Tout en notant que, en Allemagne, contrairement à la France, il n’y a pas de laïcité, l’auteur explique qu’être un chrétien très pratiquant et croyant n’est plus accepté au sein de la société.
« Les gens ne sont pas discriminés du fait d’appartenir à une Eglise, ce qui est considéré comme un simple élément culturel, mais dès qu’il s’agit de foi réelle, si tu argumentes en tant que personne croyante, c’est identifié comme de l’extrémisme de droite », continue l’auteur allemand.
En France, qui incarne la forme la plus prononcée de laïcité post-moderne, un fossé générationnel semble s’être développé et continue de croître. Face à la hiérarchie catholique et à une génération plus âgée particulièrement encline à l’autocensure pour ne pas déplaire à la mentalité anticléricale dominante, une nouvelle génération de fidèles sans complexe et plus audacieux émerge de concert avec un renouveau de la pensée conservatrice dans le pays.

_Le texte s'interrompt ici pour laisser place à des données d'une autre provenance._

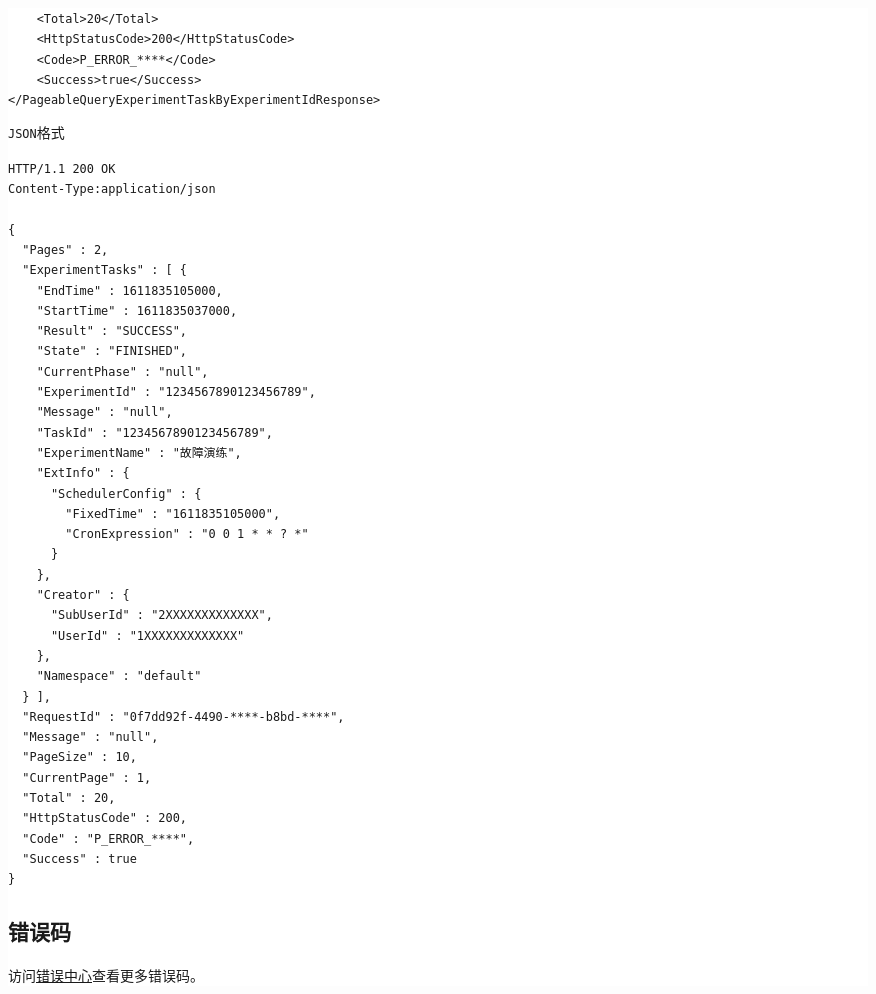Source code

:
 ```
    <Total>20</Total>
    <HttpStatusCode>200</HttpStatusCode>
    <Code>P_ERROR_****</Code>
    <Success>true</Success>
</PageableQueryExperimentTaskByExperimentIdResponse>
```

`JSON`格式

```
HTTP/1.1 200 OK
Content-Type:application/json

{
  "Pages" : 2,
  "ExperimentTasks" : [ {
    "EndTime" : 1611835105000,
    "StartTime" : 1611835037000,
    "Result" : "SUCCESS",
    "State" : "FINISHED",
    "CurrentPhase" : "null",
    "ExperimentId" : "1234567890123456789",
    "Message" : "null",
    "TaskId" : "1234567890123456789",
    "ExperimentName" : "故障演练",
    "ExtInfo" : {
      "SchedulerConfig" : {
        "FixedTime" : "1611835105000",
        "CronExpression" : "0 0 1 * * ? *"
      }
    },
    "Creator" : {
      "SubUserId" : "2XXXXXXXXXXXXX",
      "UserId" : "1XXXXXXXXXXXXX"
    },
    "Namespace" : "default"
  } ],
  "RequestId" : "0f7dd92f-4490-****-b8bd-****",
  "Message" : "null",
  "PageSize" : 10,
  "CurrentPage" : 1,
  "Total" : 20,
  "HttpStatusCode" : 200,
  "Code" : "P_ERROR_****",
  "Success" : true
}
```

## 错误码

访问[错误中心](https://error-center.aliyun.com/status/product/ahas-openapi)查看更多错误码。

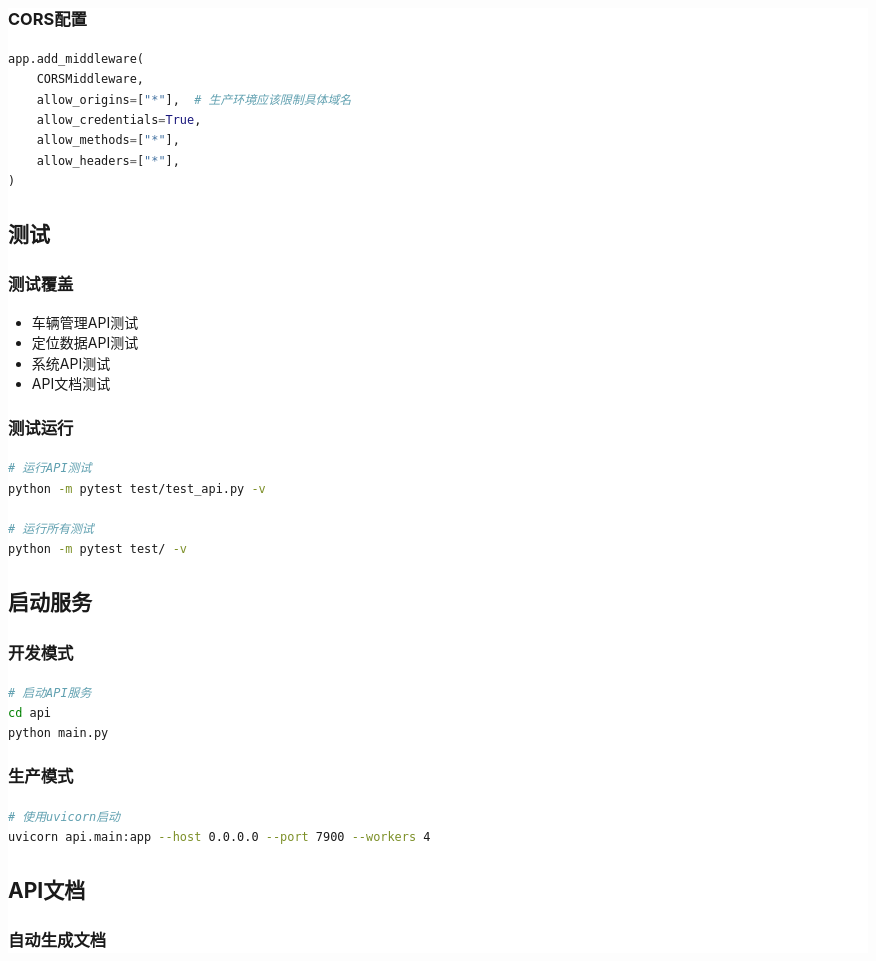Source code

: ### CORS配置

```python
app.add_middleware(
    CORSMiddleware,
    allow_origins=["*"],  # 生产环境应该限制具体域名
    allow_credentials=True,
    allow_methods=["*"],
    allow_headers=["*"],
)
```

## 测试

### 测试覆盖

- 车辆管理API测试
- 定位数据API测试
- 系统API测试
- API文档测试

### 测试运行

```bash
# 运行API测试
python -m pytest test/test_api.py -v

# 运行所有测试
python -m pytest test/ -v
```

## 启动服务

### 开发模式

```bash
# 启动API服务
cd api
python main.py
```

### 生产模式

```bash
# 使用uvicorn启动
uvicorn api.main:app --host 0.0.0.0 --port 7900 --workers 4
```

## API文档

### 自动生成文档
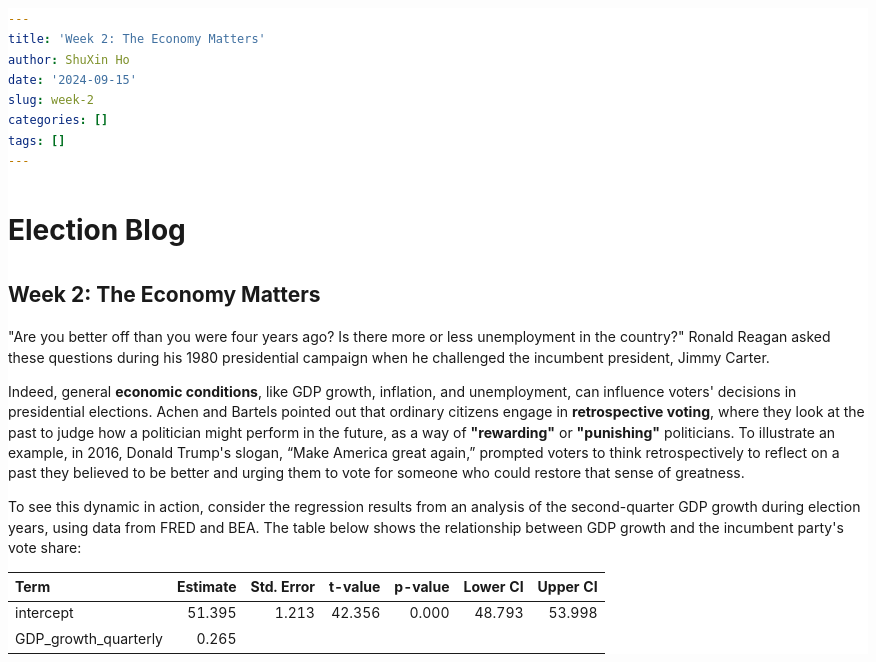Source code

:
 ```yaml
---
title: 'Week 2: The Economy Matters'
author: ShuXin Ho
date: '2024-09-15'
slug: week-2
categories: []
tags: []
---
```

<script src="{{< blogdown/postref >}}index_files/kePrint/kePrint.js"></script>
<link href="{{< blogdown/postref >}}index_files/lightable/lightable.css" rel="stylesheet" />
<script src="{{< blogdown/postref >}}index_files/kePrint/kePrint.js"></script>
<link href="{{< blogdown/postref >}}index_files/lightable/lightable.css" rel="stylesheet" />







# Election Blog

## Week 2: The Economy Matters

"Are you better off than you were four years ago? Is there more or less unemployment in the country?" Ronald Reagan asked these questions during his 1980 presidential campaign when he challenged the incumbent president, Jimmy Carter.

Indeed, general **economic conditions**, like GDP growth, inflation, and unemployment, can influence voters' decisions in presidential elections. Achen and Bartels pointed out that ordinary citizens engage in **retrospective voting**, where they look at the past to judge how a politician might perform in the future, as a way of **"rewarding"** or **"punishing"** politicians. To illustrate an example, in 2016, Donald Trump's slogan, “Make America great again,” prompted voters to think retrospectively to reflect on a past they believed to be better and urging them to vote for someone who could restore that sense of greatness.

To see this dynamic in action, consider the regression results from an analysis of the second-quarter GDP growth during election years, using data from FRED and BEA. The table below shows the relationship between GDP growth and the incumbent party's vote share:

<table class="table" style="width: auto !important; margin-left: auto; margin-right: auto;">
 <thead>
  <tr>
   <th style="text-align:left;"> Term </th>
   <th style="text-align:right;"> Estimate </th>
   <th style="text-align:right;"> Std. Error </th>
   <th style="text-align:right;"> t-value </th>
   <th style="text-align:right;"> p-value </th>
   <th style="text-align:right;"> Lower CI </th>
   <th style="text-align:right;"> Upper CI </th>
  </tr>
 </thead>
<tbody>
  <tr>
   <td style="text-align:left;"> intercept </td>
   <td style="text-align:right;"> 51.395 </td>
   <td style="text-align:right;"> 1.213 </td>
   <td style="text-align:right;"> 42.356 </td>
   <td style="text-align:right;"> 0.000 </td>
   <td style="text-align:right;"> 48.793 </td>
   <td style="text-align:right;"> 53.998 </td>
  </tr>
  <tr>
   <td style="text-align:left;"> GDP_growth_quarterly </td>
   <td style="text-align:right;"> 0.265 </td>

Au Mexique et en Argentine, l’un des aspects remarquables de la recherche est que les catholiques pratiquants sont plus enclins à s’autocensurer que les chrétiens d’autres dénominations, notamment les chrétiens évangéliques. En général, un niveau élevé d’éducation religieuse semble jouer un rôle important dans la capacité à résister à l’“effet paralysant” dans ces pays d’Amérique latine.
Sensibilisation
L’éducation d’une part, et la sensibilisation à l’autocensure d’autre part, sont les deux principales clés pour surmonter l’effet paralysant de l’intolérance laïque, selon les conclusions des auteurs du rapport.
Pour presque toutes les personnes interrogées dans tous les pays, le simple fait de réaliser que l’autocensure se produit chez les chrétiens, en particulier dans les pays à la sécularisation avancée, a suffi à déclencher chez eux le désir de réfléchir à son véritable impact sur leur vie et aux moyens de la combattre.
Les chercheurs ont conclu que parmi les nombreuses choses qui peuvent être faites pour résoudre ce problème, la sensibilisation des communautés ecclésiastiques serait la mesure la plus urgente et la plus efficace à prendre.
Autrement dit, il faut rendre aux catholiques leur fierté d’appartenir à l’Eglise de Notre Seigneur Jésus-Christ, seul moyen du salut. Mais pour cela il faudrait aussi leur réapprendre la dignité d’être membre du Christ, l’unicité de la véritable Eglise et la valeur incontournable de la royauté sociale du Christ. La dilution de la doctrine et de la foi dans l’œcuménisme et le dialogue interreligieux sont les premiers responsables de la situation.